Abstract

Human vital-sign sensing using electromagnetic wave has emerged as a promising technology for the noninvasive monitoring of individuals’ health status. Here, a modular reprogrammable metasurface system is presented to suppress noise in noninvasive human respiration sensing. The proposed reprogrammable Biological Metasurface (BioMeta) provides three-dimensional dynamic control over wavefront shaping and thus can reduce interference from human limb motions.

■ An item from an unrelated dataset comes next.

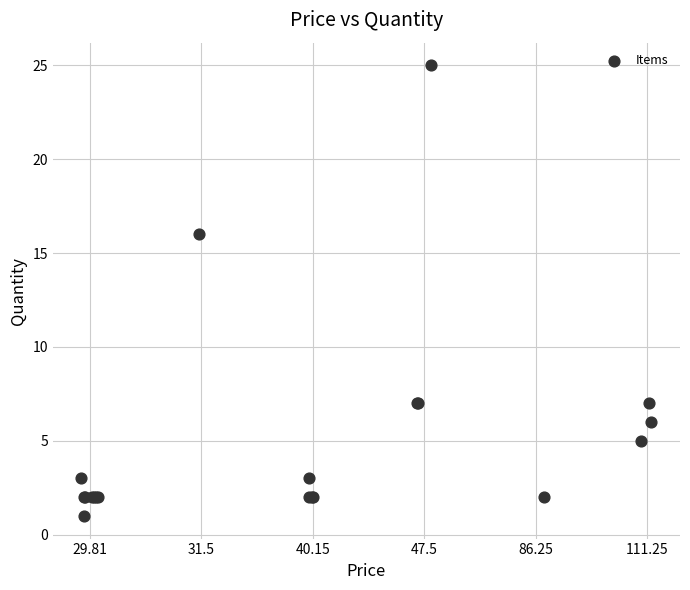

What Y value in the scatter plot is closest to 13?

16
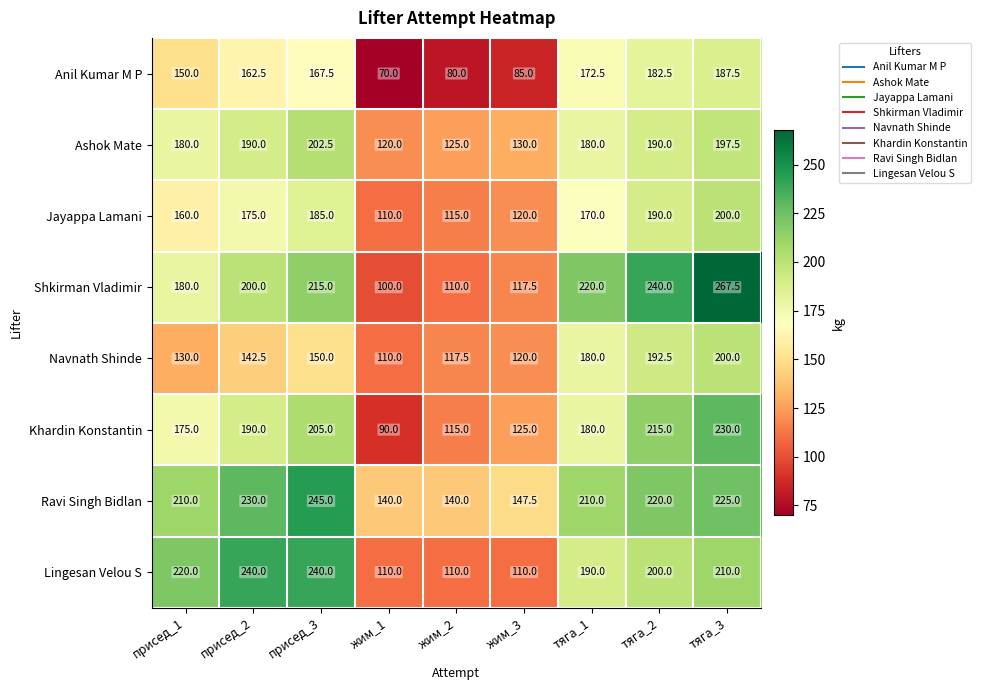

Which series has the widest spread of values?

Shkirman Vladimir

This capability allows the system to acquire health data accurately and reliably and is particularly beneficial in real-world environments where human subjects may change posture or location frequently. Furthermore, the meta-atom in BioMeta is modular and detachable, thereby resulting in reusable properties and promoting environmental sustainability. Meanwhile, the characteristics of mechanical control enable BioMeta to operate without continuous power supply, thus saving energy to a certain extent. A contactless human respiration sensing prototype based on the proposed BioMeta is demonstrated. Experimental results validate that the BioMeta system can accurately monitor the breathing of multiple individuals with limb movements by means of time multiplexing, with an average estimation error of 0.5 respiration per minute. The proposed system enhances sensing accuracy and reliability for noninvasive human respiration monitoring, presenting a versatile and environmentally friendly solution for applications like elderly care and disease monitoring.